Trap shooting is an organized shooting competition based off of twenty-five shots per round. Original trap shooting would’ve involved live birds in a “trap” to be let loose at intervals. In this case, instead of shooting live birds, the team aims at clay pigeons which are hurled into the air at various speeds and directions with a machine built for the job.
“They have to locate them, lead them and break them,” Callahan said.
Competitors make it their aim to shoot a perfect 25 shots. But that’s tough to do.
“I think it’s amazing to get out here and do something new that I’ve never got to try before,” Junior Zander Ehrich said.
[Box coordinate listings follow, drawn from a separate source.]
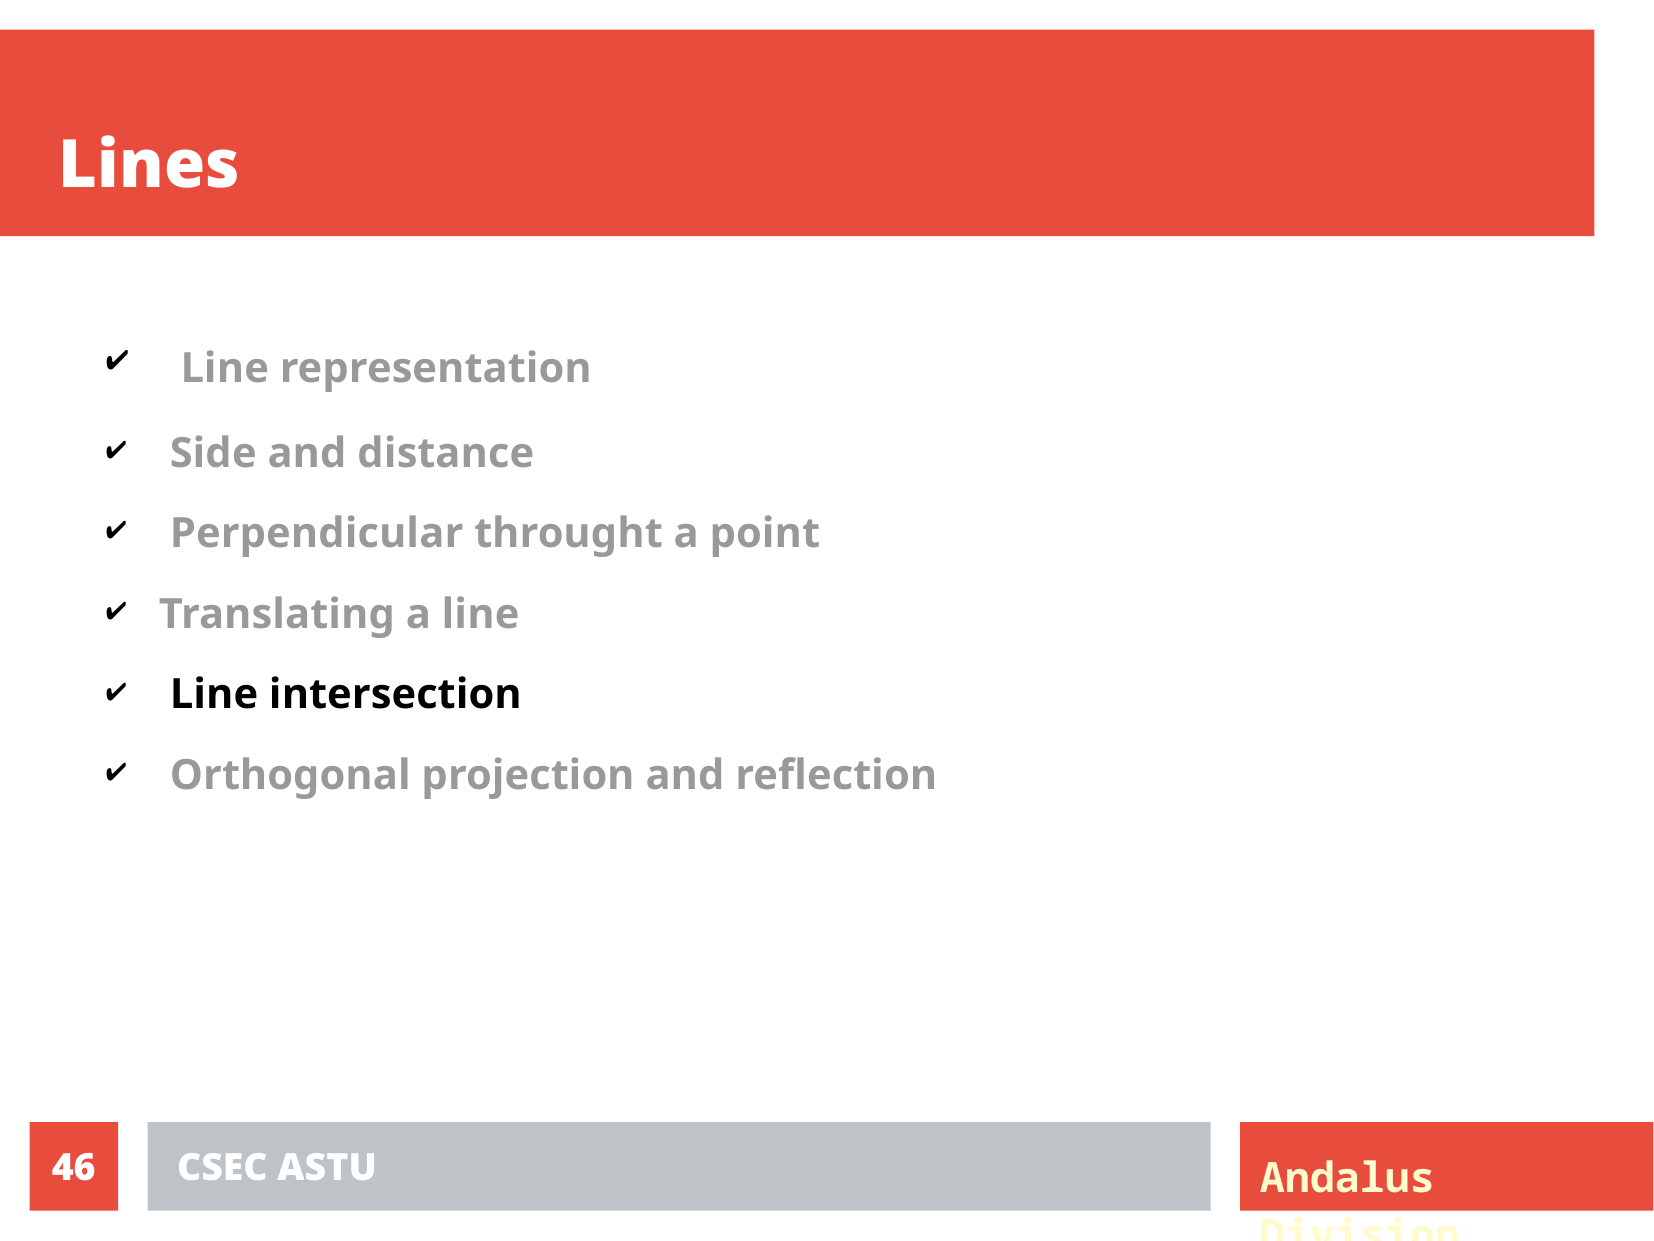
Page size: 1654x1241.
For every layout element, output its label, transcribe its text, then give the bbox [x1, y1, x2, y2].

title Lines [59, 59, 1595, 207]
list Line representation Side and distance Perpendicular throught a point Translating a line Line intersection Orthogonal projection and reflection [59, 324, 1565, 1093]
text_box Andalus Division [1245, 1140, 1636, 1197]
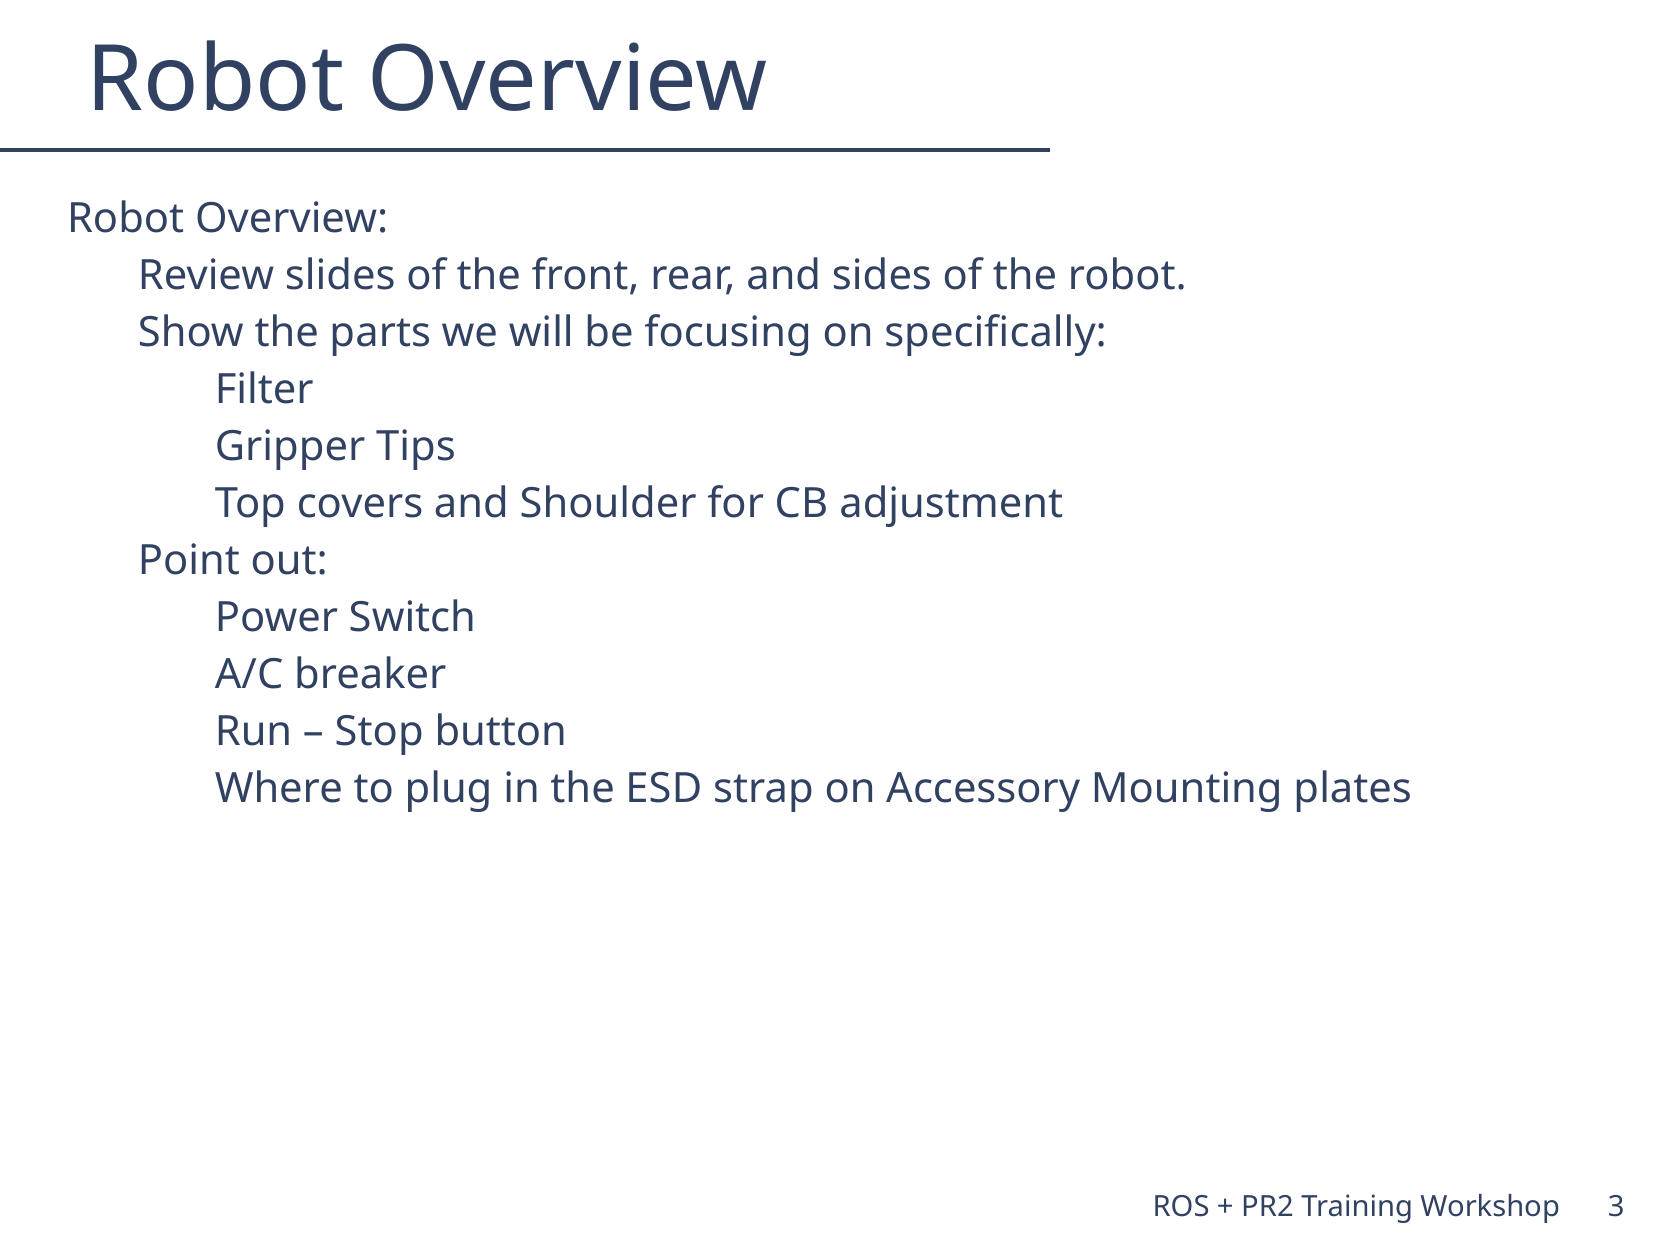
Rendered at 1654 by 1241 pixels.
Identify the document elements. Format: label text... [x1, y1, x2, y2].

list Robot Overview: Review slides of the front, rear, and sides of the robot. Show the parts we will be focusing on specifically: Filter Gripper Tips Top covers and Shoulder for CB adjustment Point out: Power Switch A/C breaker Run – Stop button Where to plug in the ESD strap on Accessory Mounting plates [49, 187, 1613, 1201]
title Robot Overview [86, 0, 1576, 151]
Generous donors have made the trapshooting team a reality as well. Pinnacle Bank donated the clay pigeons. Other provisions made by Greg Huston and Terry Swearingen include the land and the trap house.
The competition will divide into conferences. Abilene will be at the 1A conference seven. This season the trapshooting club will compete against Anderson County, Haven, Hiawatha, Meade, Lyons, Mission Valley, Trego, and Triplanes school districts. The conference average is about fifteen shooters, so the top fifteen shooters will be registered to compete each week.
It’s never easy being the inaugural team for any sport. However, with good leadership and hard work, anything is possible for this young team. Good luck to them as they fire into their first season.